EXTRACT TO READ |
# # #

I've come across "We'll use what we have in the house" many times since.  I found it in a spiritual self-help book a number of years ago when a woman who recently lost her job was trying to create a new life out of ashes.  It was a phrase she told herself whenever she needed to provide a little elegant economy under her new circumstances.  I tried to live by it in my own frugal times and I know I employed it often when I was raising my daughter and she had regular needs for crafts and school projects.  "We'll use what we have in the house" came to signify creativity and fun as we would both put on our thinking caps to try to devise the very thing that was required at the time.

~

Have I ever told you that I hate my kitchen?  There.  I said it.  It's tremendously outdated with a tile floor that shatters to bits anything that falls on it.  I have a basketful of what will one day be a mosaic walkway to prove it (that's a retirement dream and I will definitely be using what I have in the house when I bring it to fruition).  But besides the tile floor, I really despise the cabinets.  I simply cannot get away from them and I know you've seen them.  They are cream with a thin line of pale oak on the bottom with a groove to be used as a handle for opening and closing.  I can't seem to get away from them either because they've been in every apartment I have ever rented.  I did ask for them once, when my husband and I were building our house in 1986.  Oh yes, they were in style then and ever since the dear Universe has kept me in cream cabinet clover whether I like it not.  They reek of the 80's and you may be wondering why I haven't replaced them.  Well, the cabinetry I truly want would cost a very pretty penny and it's been filed in my "Someday" folder which by now should be called, "If I Win the Lottery" folder.  My longed-for cabinets were far cheaper a few years ago.  Sigh...

# # #

EXTRACTED ENTRIES |
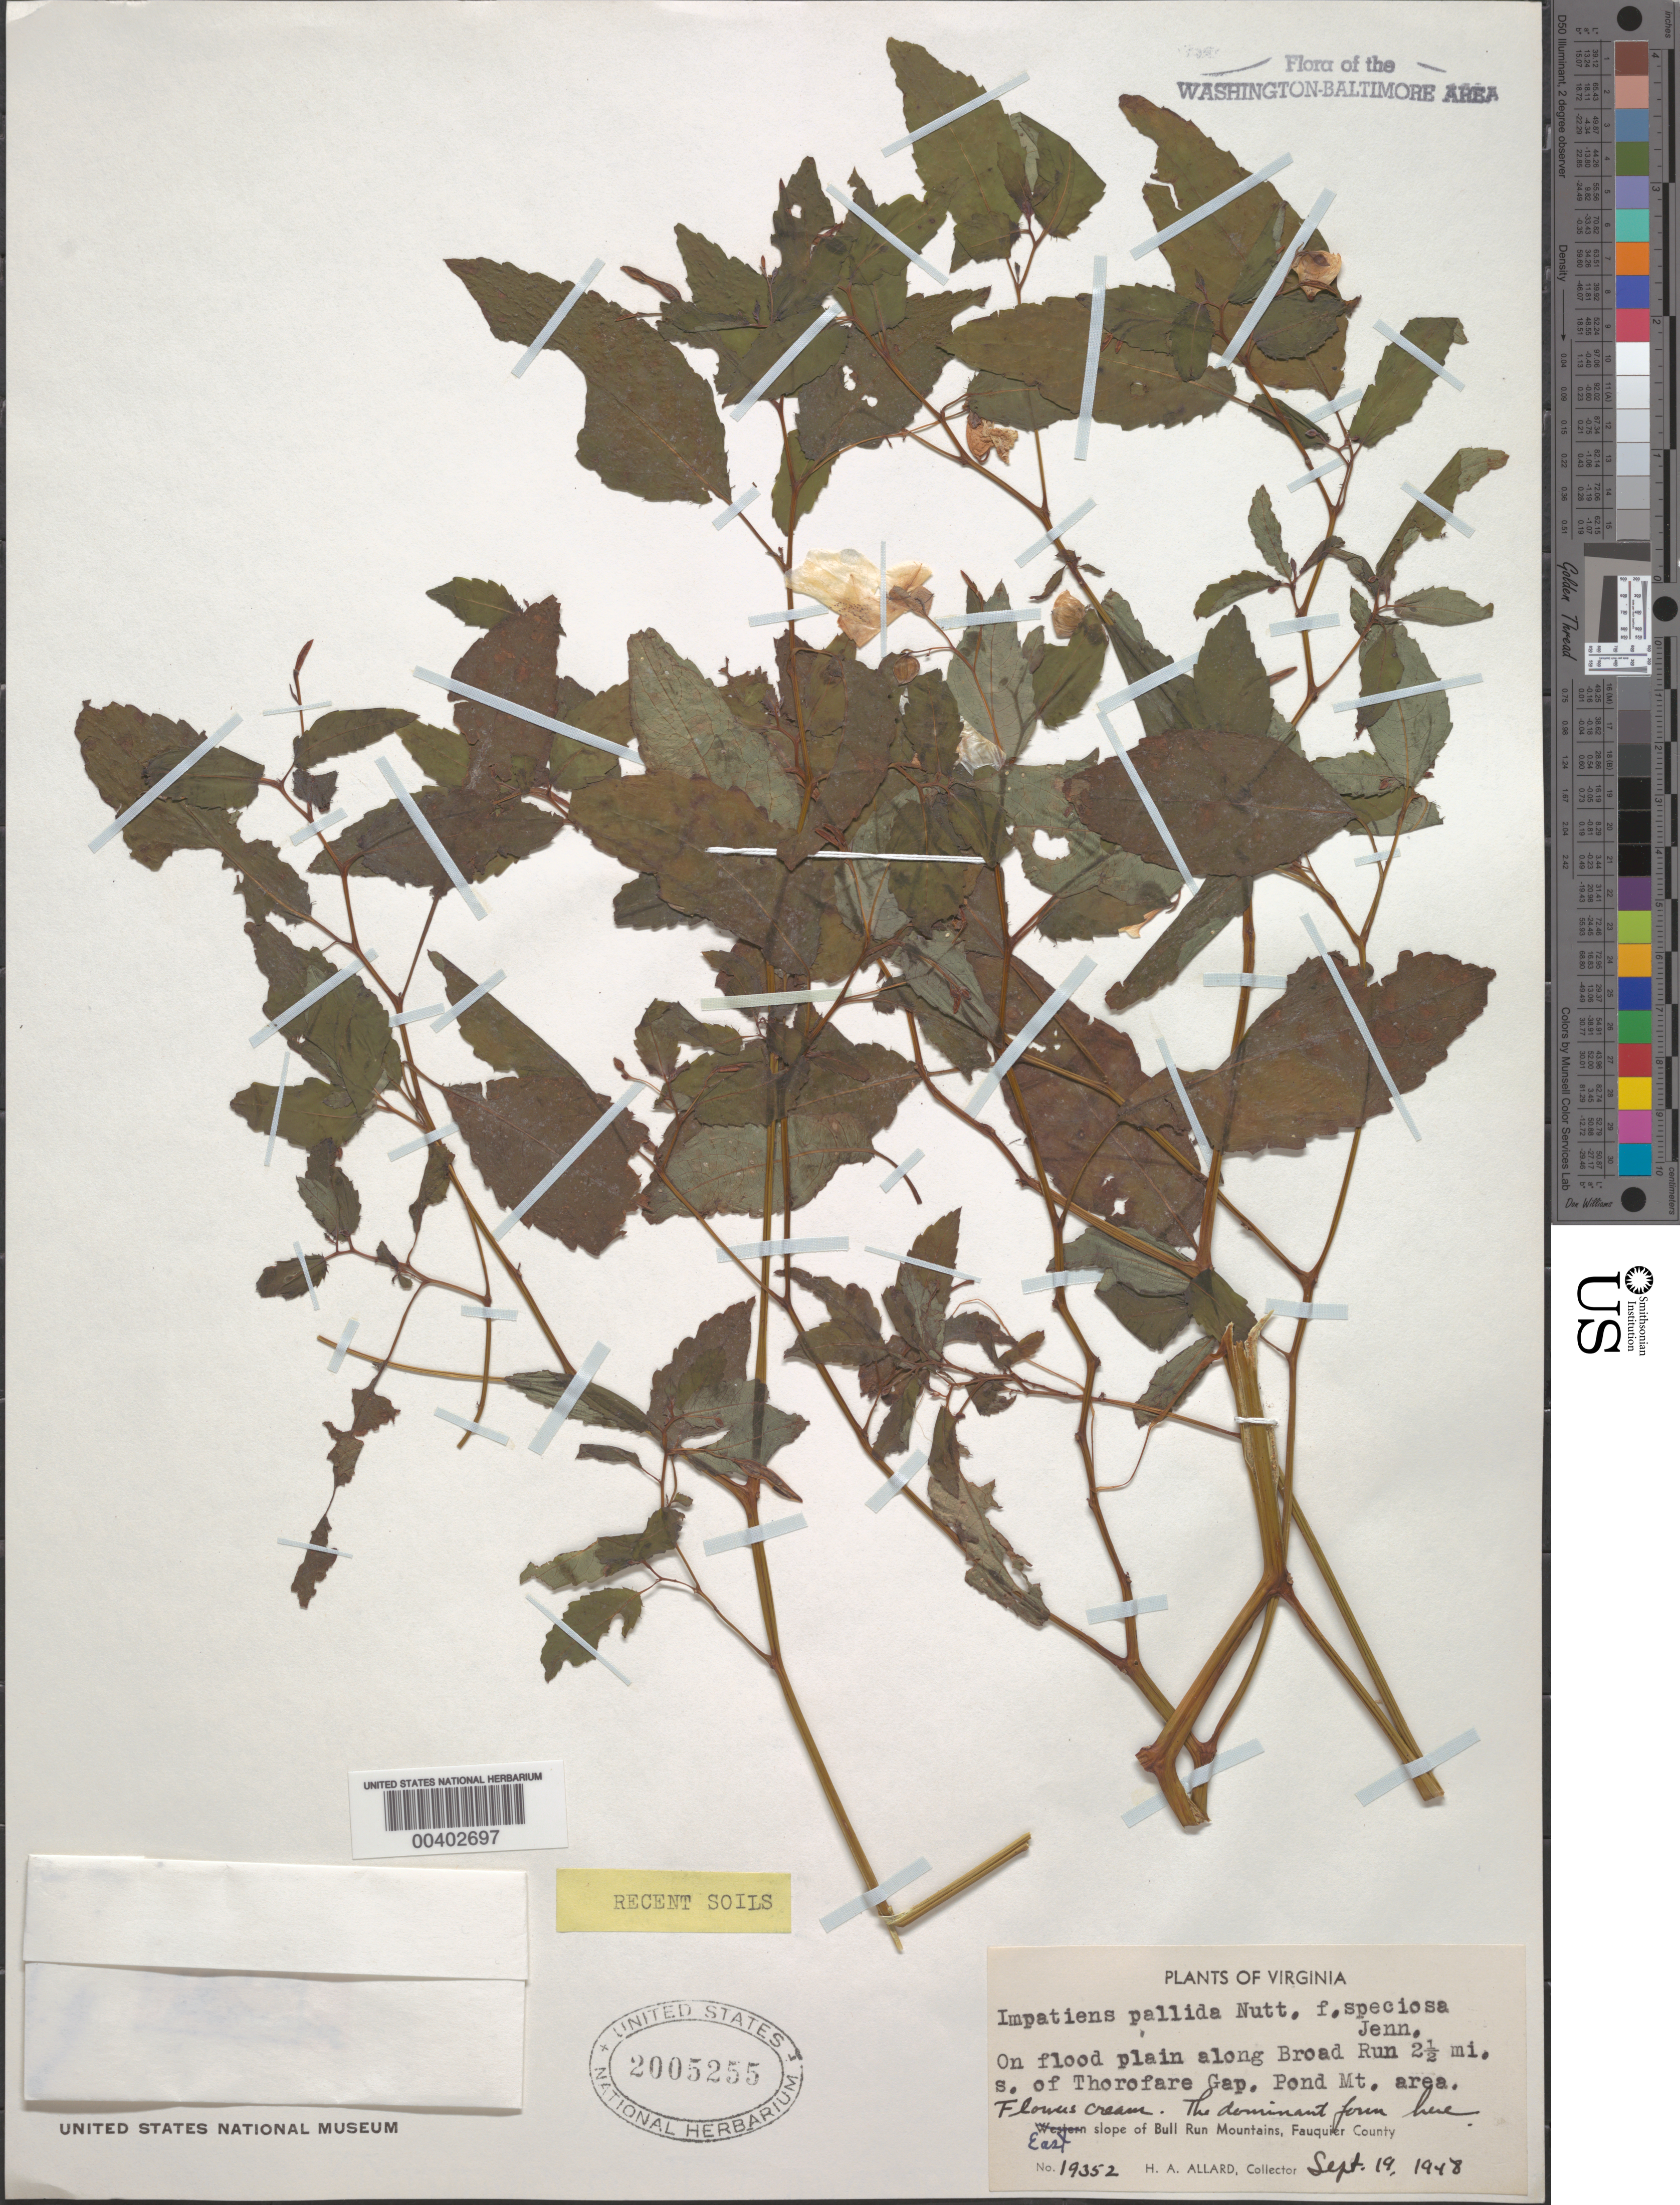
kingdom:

# # #

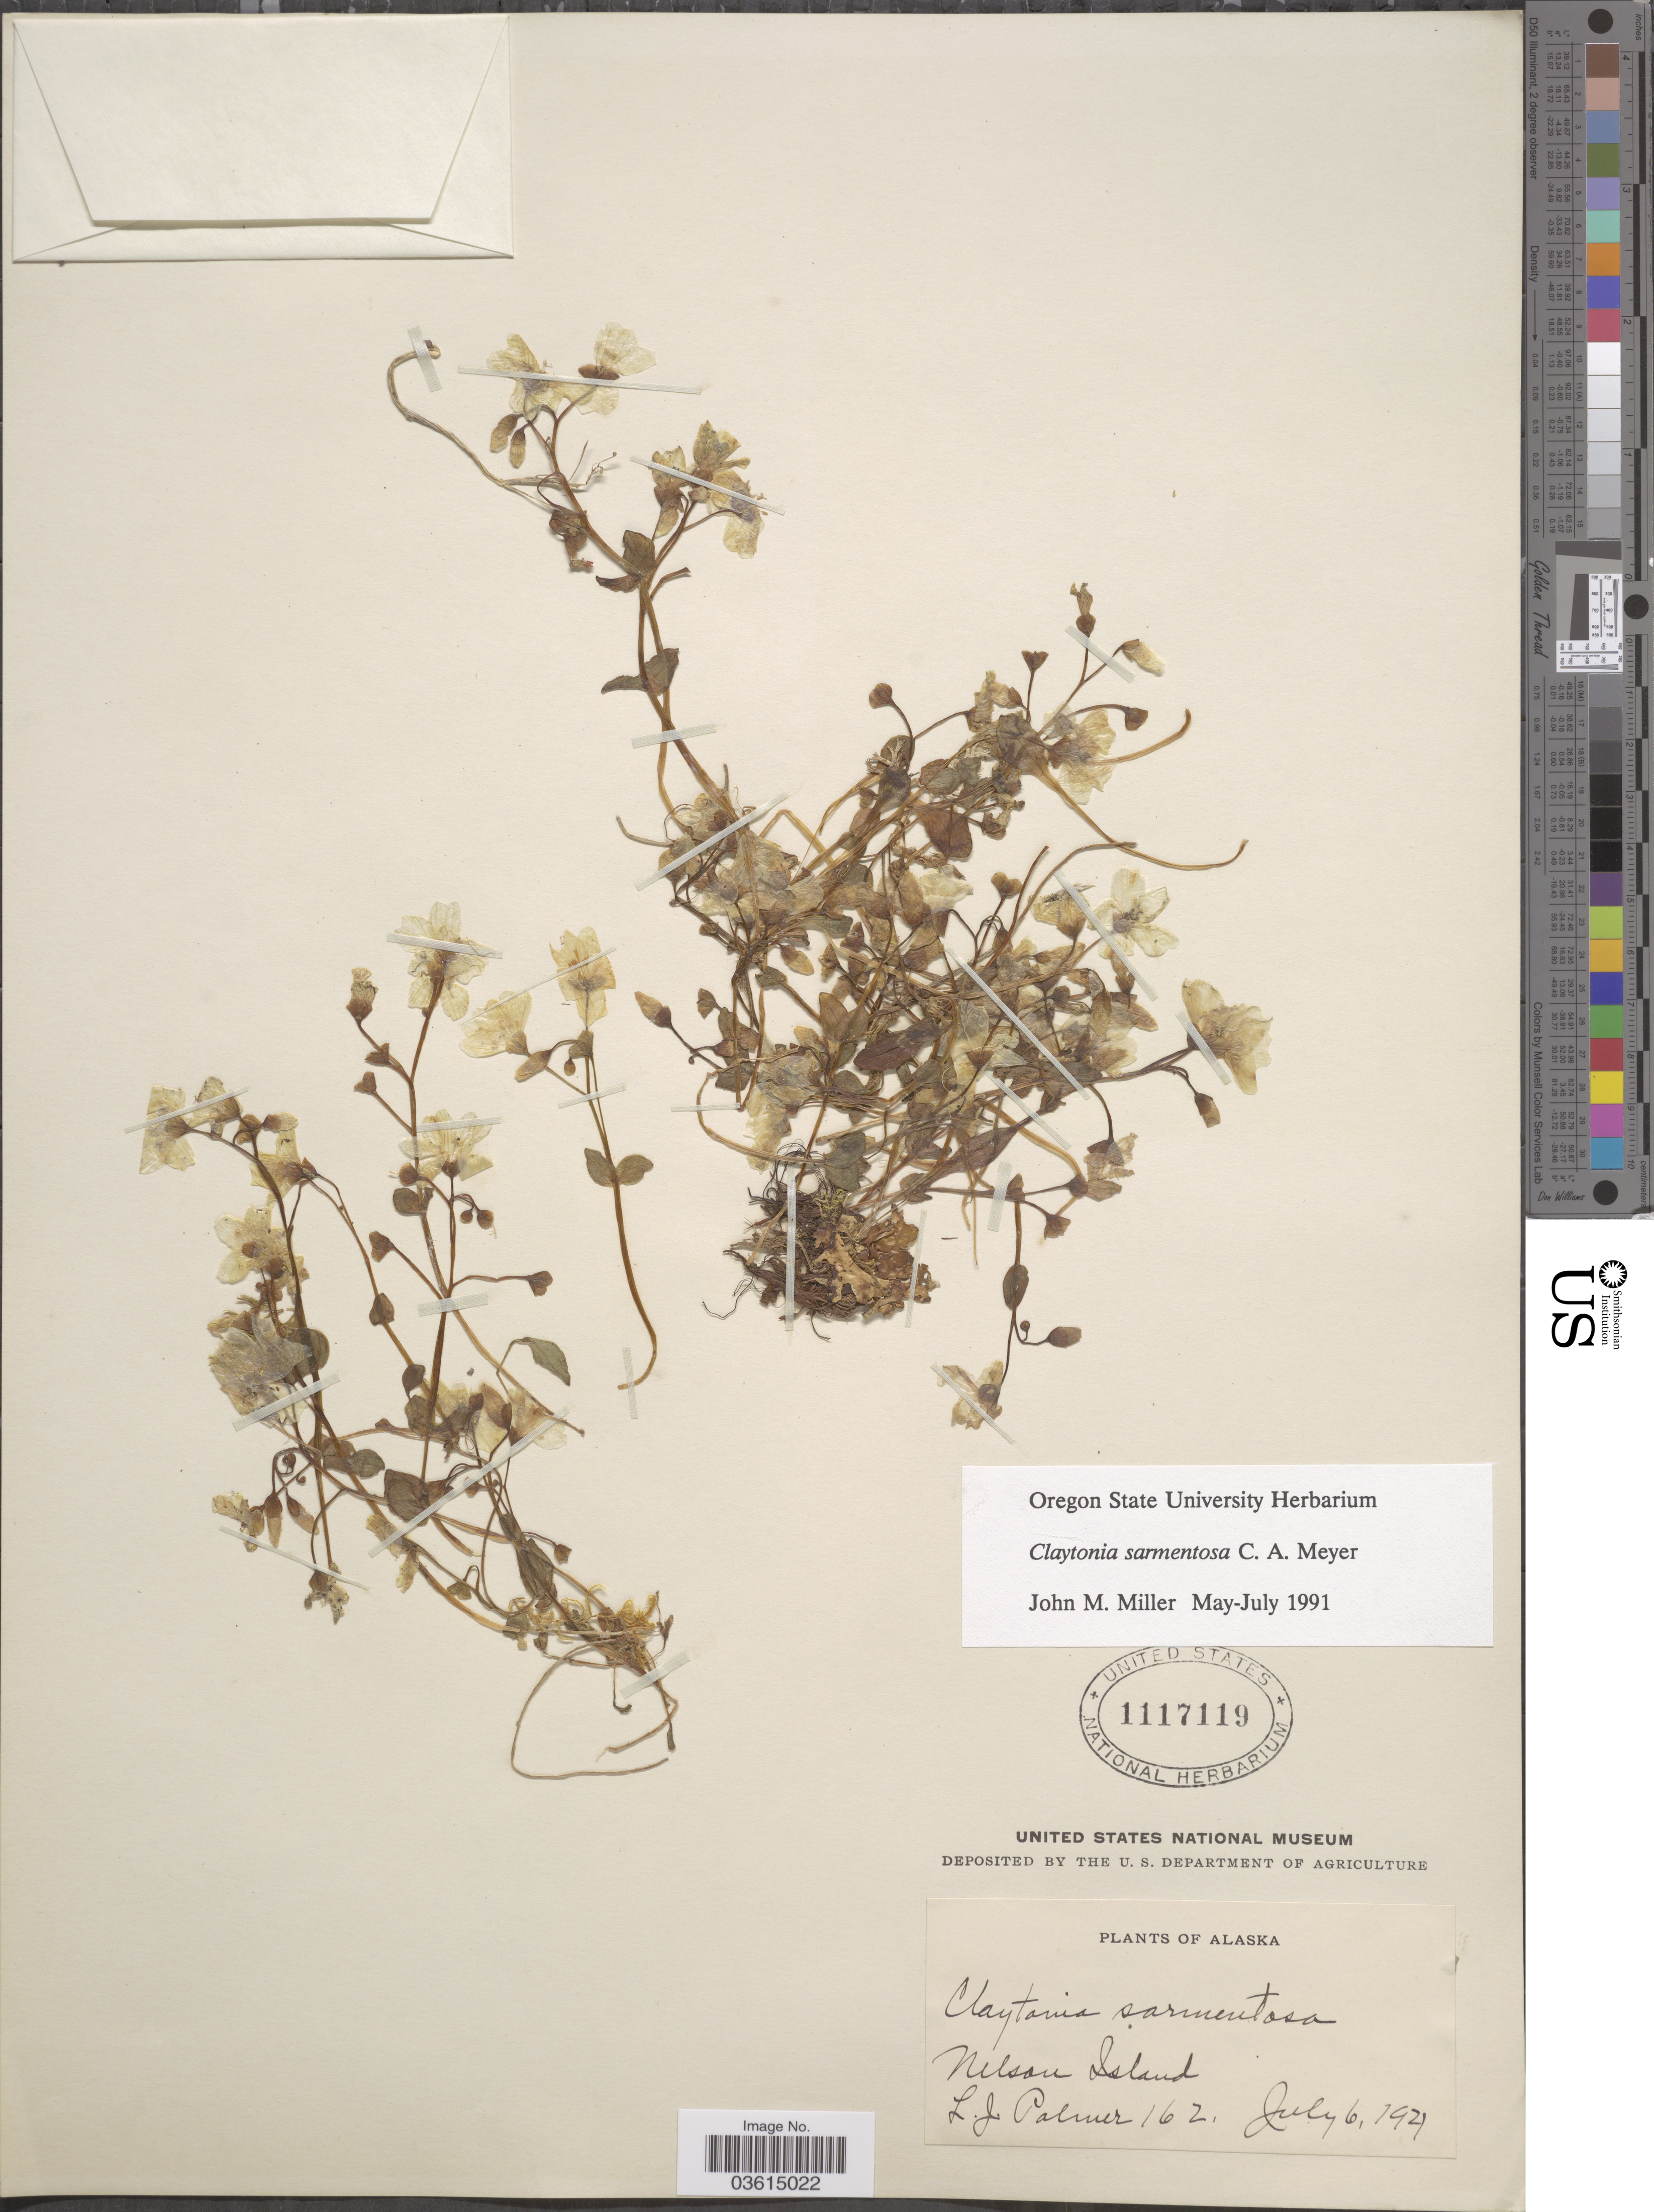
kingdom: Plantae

# # #

Reproduce the kitchen essay word for word from "I've come across" to "at the time.".

I've come across "We'll use what we have in the house" many times since.  I found it in a spiritual self-help book a number of years ago when a woman who recently lost her job was trying to create a new life out of ashes.  It was a phrase she told herself whenever she needed to provide a little elegant economy under her new circumstances.  I tried to live by it in my own frugal times and I know I employed it often when I was raising my daughter and she had regular needs for crafts and school projects.  "We'll use what we have in the house" came to signify creativity and fun as we would both put on our thinking caps to try to devise the very thing that was required at the time.